**Work instructions**
Can you return, word for word, the passage of the blog entry below that runs from "I've been spending  the" up to and including "in a secular one."?
** Opening Supplied text block **
If ever an entry deserved the tag "properties of beetroot"...

Dec 12, 2010 11:25

Dear All,
Below the cut please find a very long and rambling entry. First paragraph is also spoiler-y for SPN 6x11. Just so you know :-)

This entry started out as an utter windmill of flail over 'Appointment in Samarra', because SPN basically just went and happily dropped the Winchesters straight into  Neil Gaiman's 'The Sound of Her Wings', and I nearly died of squee right here on the couch. (Actually, this is the first episode since 'Weekend at Bobby's' that I can't wait to go rewatch. Also, I feel bound to say that if Death turned up at my door looking like Jensen Ackles, my bargaining might be a bit half-hearted. "No, really, just take me now." )
 And then, the more I thought about Death in sci-fi and fantasy generally, the more it mutated into a meandering entry in which nothing whatsoever is resolved apart from my own thoughts.

I've been spending  the past couple of weeks mulling over the theory that the prevalence of sci-fi and fantasy in popular culture stems from the breakdown of monolithic institutionalized religions. (See also George Steiner's 'Nostalgia for the Absolute' ) We create and consume narratives because the whole process of living and dying is violent and unfair and joyous and absurd and bewildering, and stories allow us to order experiences, to share them, to make sense of them, to explore our best and our worst actions towards others, to consider how we live and how we die. In the creation of alternate worlds and histories and beings, sci-fi and fantasy in particular allow us to engage with what I think of as the 'big' questions, questions that are relatively easily answered in a predominantly religious context, but less so in a secular one.
** Closing Supplied text block **
** Opening Entries shown block **
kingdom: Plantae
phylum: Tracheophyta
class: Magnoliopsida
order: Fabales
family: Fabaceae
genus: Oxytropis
** Closing Entries shown block **
**Solution below**
I've been spending  the past couple of weeks mulling over the theory that the prevalence of sci-fi and fantasy in popular culture stems from the breakdown of monolithic institutionalized religions. (See also George Steiner's 'Nostalgia for the Absolute' ) We create and consume narratives because the whole process of living and dying is violent and unfair and joyous and absurd and bewildering, and stories allow us to order experiences, to share them, to make sense of them, to explore our best and our worst actions towards others, to consider how we live and how we die. In the creation of alternate worlds and histories and beings, sci-fi and fantasy in particular allow us to engage with what I think of as the 'big' questions, questions that are relatively easily answered in a predominantly religious context, but less so in a secular one.